Nel 2016, suscitò una certa meraviglia il romanzo della scrittrice coreana Han Kang, La vegetariana, in cui si racconta di una casalinga – «la donna più ordinaria del mondo», secondo il marito – che, in seguito a un sogno raccapricciante, decide di abolire la carne dalla sua vita, sino a trasformarsi lei stessa in un vegetale. Nella brillante traduzione inglese di Deborah Smith (da cui deriva anche la versione italiana edita da Adelphi), il romanzo vinse l’International Booker Prize, suscitando, da un lato, l’interesse e la curiosità del pubblico europeo e, dall’altro, la perplessità dei critici coreani, che lamentavano un eccesso di creatività nella versione britannica.

Caso emblematico di World Literature, ovvero, letteratura che, grazie alla traduzione, si impone al di fuori del proprio paese di origine, e acquista fama internazionale tale da divenire un classico minore, La vegetariana nel giro di pochi anni è arrivata a imporsi come modello narrativo, tanto tematico quanto strutturale, per l’inglese Anna Metcalfe, che ha concepito la sua opera prima, Crisalide, (traduzione di Ada Arduini, Enne Enne Editore, pp. 263, € 19,00) come un «atto di adorazione» nei confronti del lavoro di Kang. Strutturato in tre parti come La vegetariana, anche il romanzo di Metcalfe mette in scena una donna che, rinunciando a ogni relazione umana, raggiunge una sorta di immobilità quasi vegetale.

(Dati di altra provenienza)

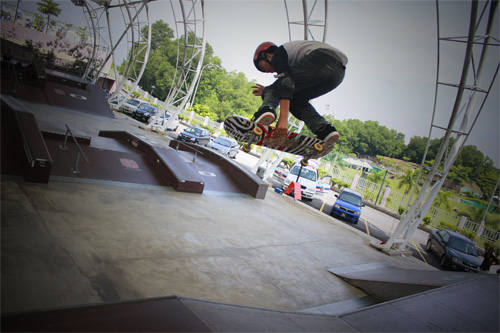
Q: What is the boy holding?
A: Skateboard.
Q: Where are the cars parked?
A: In parking lot.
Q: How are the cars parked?
A: Facing skatepark.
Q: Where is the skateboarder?
A: In the air.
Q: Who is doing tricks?
A: The skateboarder.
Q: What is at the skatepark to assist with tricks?
A: Skate ramps.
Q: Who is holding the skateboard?
A: The boy.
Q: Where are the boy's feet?
A: On skateboard.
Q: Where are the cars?
A: In the distance.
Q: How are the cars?
A: Parked.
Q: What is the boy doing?
A: Skateboarding.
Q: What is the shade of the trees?
A: Green.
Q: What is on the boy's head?
A: Helmet.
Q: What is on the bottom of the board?
A: Wheels.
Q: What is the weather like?
A: Sunny.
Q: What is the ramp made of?
A: Concrete..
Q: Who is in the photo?
A: A boy.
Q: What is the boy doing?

Tuttavia, laddove la metamorfosi della protagonista coreana viene raccontata in prima persona dal marito e, successivamente, alla terza persona secondo il punto di vista del cognato e della sorella, l’anonima creatura di Metcalfe si trasforma in una influencer capace di allontanare dalla vita attiva migliaia di follower, seguendo un rigoroso percorso di fitness, raccontato, sempre in prima persona, rispettivamente da un frequentatore della sua palestra, Elliot, da sua madre, Bella,  e dalla sua coinquilina nonché ex-collega,  Susie. A chi legge spetta il compito di ricongiungere i tasselli del puzzle, mettere a confronto le versioni dei singoli narratori, colmare le lacune dell’uno con il racconto dell’altra, per cercare una giustificazione – peraltro impossibile – al comportamento della protagonista.

Così, Elliot, un individuo asociale, affascinato dalla caparbietà con cui la donna sviluppa in poco tempo una muscolatura eccezionale, nel corso della breve relazione erotica che intrattiene con lei viene a conoscenza di alcuni dettagli inquietanti sulla sua vita sentimentale, di cui Susie offrirà una visione più completa, illuminando il rapporto al limite della perversione dell’amica con un collega del suo studio legale. Spetta a Bella, nella sezione più lunga del romanzo, chiarire come la metamorfosi della figlia possa derivare da un’infanzia difficile, funestata da continui tremori convulsivi, e da un’adolescenza solitaria, in cui la ragazza ha sviluppato una incredibile capacità di distacco da ogni relazione, per superare il bullismo dell’ambiente scolastico.

Dalle parole dei tre narratori viene fuori il ritratto di una donna incapace di empatia che, non sapendo – o non volendo – intrattenere relazioni soddisfacenti con i suoi simili, ha finito per nascondersi dietro uno schermo, da cui offre di sé l’immagina di una assoluta immobilità, che spinge molti tra coloro che la ammirano a cercare a loro volta l’isolamento e la solitudine. Crisalide potrebbe essere letto come la storia del pifferaio magico aggiornata al terzo millennio: mostrandosi in Internet immobile per ore in complicate posizioni yoga, la protagonista senza nome di Metcalfe allontana i suoi seguaci dai loro affetti e li trascina verso un altrove da cui non faranno più ritorno.